Task objective:
Skip the pictures. Give all the data again exactly.

+++ Exercise material

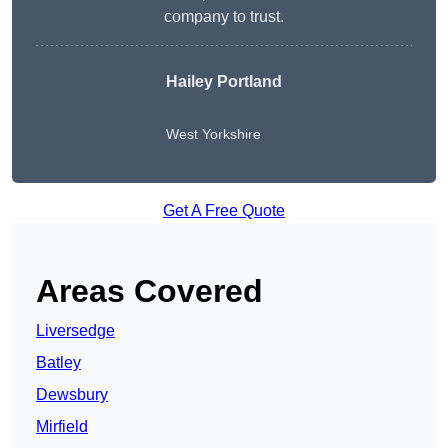
company to trust.
Hailey Portland
West Yorkshire
Get A Free Quote
Areas Covered
Liversedge
Batley
Dewsbury
Mirfield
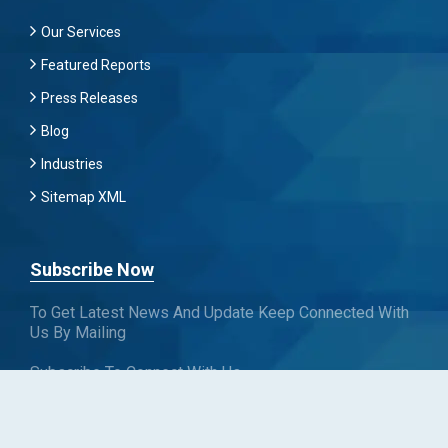
Our Services
Featured Reports
Press Releases
Blog
Industries
Sitemap XML
Subscribe Now
To Get Latest News And Update Keep Connected With
Us By Mailing
Subscribe To Connect With Us
SUBSCRIBE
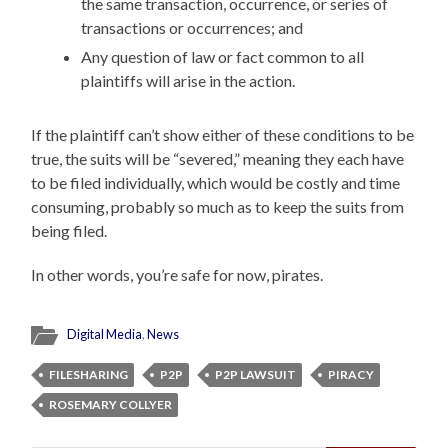
the same transaction, occurrence, or series of
transactions or occurrences; and
Any question of law or fact common to all
plaintiffs will arise in the action.
If the plaintiff can’t show either of these conditions to be
true, the suits will be “severed,” meaning they each have
to be filed individually, which would be costly and time
consuming, probably so much as to keep the suits from
being filed.
In other words, you’re safe for now, pirates.
Digital Media
,
News
FILESHARING
P2P
P2P LAWSUIT
PIRACY
ROSEMARY COLLYER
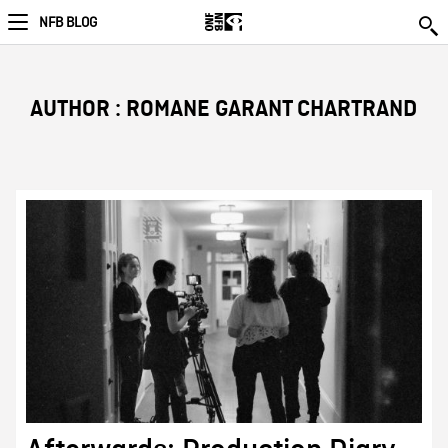
NFB BLOG
AUTHOR : ROMANE GARANT CHARTRAND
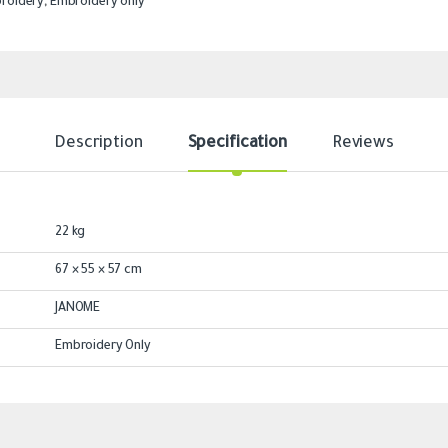
roidery
,
Embroidery only
Description
Specification
Reviews
22 kg
67 × 55 × 57 cm
JANOME
Embroidery Only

++++++

Solution to the problem:
company to trust.
Hailey Portland
West Yorkshire
Get A Free Quote
Areas Covered
Liversedge
Batley
Dewsbury
Mirfield
Our Services
Featured Reports
Press Releases
Blog
Industries
Sitemap XML
Subscribe Now
To Get Latest News And Update Keep Connected With
Us By Mailing
Subscribe To Connect With Us
SUBSCRIBE
the same transaction, occurrence, or series of
transactions or occurrences; and
Any question of law or fact common to all
plaintiffs will arise in the action.
If the plaintiff can’t show either of these conditions to be
true, the suits will be “severed,” meaning they each have
to be filed individually, which would be costly and time
consuming, probably so much as to keep the suits from
being filed.
In other words, you’re safe for now, pirates.
Digital Media
,
News
FILESHARING
P2P
P2P LAWSUIT
PIRACY
ROSEMARY COLLYER
NFB BLOG
AUTHOR : ROMANE GARANT CHARTRAND
roidery
,
Embroidery only
Description
Specification
Reviews
22 kg
67 × 55 × 57 cm
JANOME
Embroidery Only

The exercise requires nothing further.